The Soviet system was an epochal social experiment that captured the imagination of half the world while it appalled and frightened the other half. On the ruins of autocracy, world war and civil strife, it built a new society based on the principle of equality and the abolition of private property. “I have been over into the future, and it works,” radical American journalist Lincoln Steffens wrote in 1931, after a visit to the Soviet Union. Marshaling raw resources, both human and material, the Soviet state built a huge industrial base. Despite vast suffering, it summoned up the fighting spirit to defeat the Nazi juggernaut. It produced stunning scientific achievements: a Soviet atomic bomb in 1949, sputnik in 1957, Yuri Gagarin’s first manned spaceflight in 1961. “Whether you like it or not, history is on our side,” Khrushchev bragged in 1956.

From almost the beginning, however, the Soviet system betrayed its own ideals in the most violent and sordid ways.
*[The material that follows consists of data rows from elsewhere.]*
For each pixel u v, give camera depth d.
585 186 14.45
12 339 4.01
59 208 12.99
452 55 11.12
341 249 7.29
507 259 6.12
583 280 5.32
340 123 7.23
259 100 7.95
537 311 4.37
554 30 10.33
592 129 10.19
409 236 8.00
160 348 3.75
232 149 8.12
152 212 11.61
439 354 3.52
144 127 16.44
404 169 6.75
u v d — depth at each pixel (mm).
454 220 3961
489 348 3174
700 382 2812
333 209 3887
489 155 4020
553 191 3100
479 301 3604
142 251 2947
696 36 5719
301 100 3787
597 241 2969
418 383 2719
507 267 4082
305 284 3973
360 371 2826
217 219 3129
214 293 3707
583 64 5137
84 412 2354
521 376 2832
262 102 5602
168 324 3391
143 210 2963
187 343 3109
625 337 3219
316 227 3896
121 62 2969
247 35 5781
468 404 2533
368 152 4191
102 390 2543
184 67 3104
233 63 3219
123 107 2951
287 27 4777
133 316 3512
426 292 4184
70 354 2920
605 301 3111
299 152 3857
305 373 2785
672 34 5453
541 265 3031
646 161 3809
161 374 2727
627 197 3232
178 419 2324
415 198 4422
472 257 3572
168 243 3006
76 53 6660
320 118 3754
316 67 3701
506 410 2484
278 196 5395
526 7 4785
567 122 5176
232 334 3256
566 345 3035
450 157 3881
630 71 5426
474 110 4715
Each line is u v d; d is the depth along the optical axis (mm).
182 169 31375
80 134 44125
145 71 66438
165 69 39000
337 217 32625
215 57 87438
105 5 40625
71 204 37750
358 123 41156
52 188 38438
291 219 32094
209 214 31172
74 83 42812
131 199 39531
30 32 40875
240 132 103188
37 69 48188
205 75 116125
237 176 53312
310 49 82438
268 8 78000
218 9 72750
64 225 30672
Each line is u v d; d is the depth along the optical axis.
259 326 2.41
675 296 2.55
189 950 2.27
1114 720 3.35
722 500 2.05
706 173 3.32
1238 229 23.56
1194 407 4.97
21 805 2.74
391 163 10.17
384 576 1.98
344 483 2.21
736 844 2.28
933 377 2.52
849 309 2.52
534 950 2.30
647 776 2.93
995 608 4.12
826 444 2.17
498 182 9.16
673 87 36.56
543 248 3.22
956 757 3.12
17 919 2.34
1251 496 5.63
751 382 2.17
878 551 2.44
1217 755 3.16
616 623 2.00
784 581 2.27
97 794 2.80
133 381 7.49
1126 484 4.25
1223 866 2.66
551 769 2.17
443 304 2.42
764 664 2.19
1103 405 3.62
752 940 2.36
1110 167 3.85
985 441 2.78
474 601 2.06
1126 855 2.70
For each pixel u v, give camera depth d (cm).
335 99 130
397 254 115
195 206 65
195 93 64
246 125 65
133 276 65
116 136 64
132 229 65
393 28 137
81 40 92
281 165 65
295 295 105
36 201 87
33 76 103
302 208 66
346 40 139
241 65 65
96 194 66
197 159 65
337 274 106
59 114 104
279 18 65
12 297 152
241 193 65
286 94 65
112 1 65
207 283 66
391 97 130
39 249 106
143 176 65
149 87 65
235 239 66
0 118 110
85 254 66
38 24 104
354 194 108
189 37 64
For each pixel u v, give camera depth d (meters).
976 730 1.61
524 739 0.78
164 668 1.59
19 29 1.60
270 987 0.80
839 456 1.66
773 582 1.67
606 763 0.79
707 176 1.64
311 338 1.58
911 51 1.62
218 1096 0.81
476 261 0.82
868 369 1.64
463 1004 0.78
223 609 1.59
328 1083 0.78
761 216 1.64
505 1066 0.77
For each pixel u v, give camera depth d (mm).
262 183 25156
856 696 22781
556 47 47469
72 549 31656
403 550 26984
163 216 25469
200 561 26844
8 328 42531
Beginning in 1929, Stalin reintroduced a kind of serfdom when he forced most of the country’s peasants onto collective farms. When the peasants resisted, millions of the more prosperous farmers, known pejoratively as kulaks, were stripped of their property and exiled to Siberia. Then the state wiped out lingering defiance through a deliberate “terror famine” in 1932. All told, as many as 11 million people died during collectivization. Millions more perished in Stalin’s great purges in the late 1930s, when the dictator’s critics and opponents-real or imagined-were marked for extermination or disappearance into the gulag. “A single death is a tragedy, a million deaths is a statistic,” Stalin was quoted as saying. His crimes were denounced by Khrushchev in 1956 and later, more effectively, by Gorbachev. But the sycophants who survived the purges furnished the presiding deadwood for Leonid Brezhnev’s regime.

Western socialists began to turn against Soviet communism as early as the 1930s, when Stalin’s show trials made gorges rise. By Brezhnev’s heyday, genuine belief in communism had all but died out in the Soviet Union itself. It was replaced by bitter cynicism and by a deadly form of egalitarianism that unconsciously prefers shared misery to individual advancement. Rigid central authority was stifling the economy and papering over the ethnic conflicts that would eventually help tear the country apart. A gigantic military buildup-prompted by Khrushchev’s humiliation in the Cuban missile crisis of 1962-was impoverishing the nation. After successful interventions in a number of “fraternal socialist” countries, including Hungary in 1956 and Czechoslovakia in 1968, the Kremlin went one bridge too far and tried to subdue unruly Afghanistan, miring itself in a rocky quagmire.

That set the stage for Gorbachev’s rise to power in 1985 and the well-meaning reforms that within a few years would destroy the system rather than save it. “He didn’t know how to make sausage, but he did know how to provide freedom,” the daily Komsomolskaya Pravda said of Gorbachev, not unkindly. But for the moment, at least, most citizens of the former Soviet Union were more concerned with obtaining sausages than freedom. Gorbachev himself insisted that his policies were “historically correct,” though he admitted to “certain mistakes and blunders” in execution. He said he would remain in politics somehow–“I have big plans,” he told reporters enigmatically-and he warned President Bush: “Watch out for Russia. They will zig and zag. It won’t all be straightforward.”

The principal successor to eight Soviet leaders is Russian President Boris Yeltsin, who gave up on the Communist Party only in 1990, after it gave up on him. Yeltsin thwarted the communists’ final use of force during the coup last August. “We are sick and tired of pessimism,” he said the day Gorbachev quit. “The people … need some faith, finally.” It has been decades since the Soviet Union gave its own people something worthy of their faith, if it ever did. Rebuilding their hope may be Yeltsin’s toughest challenge.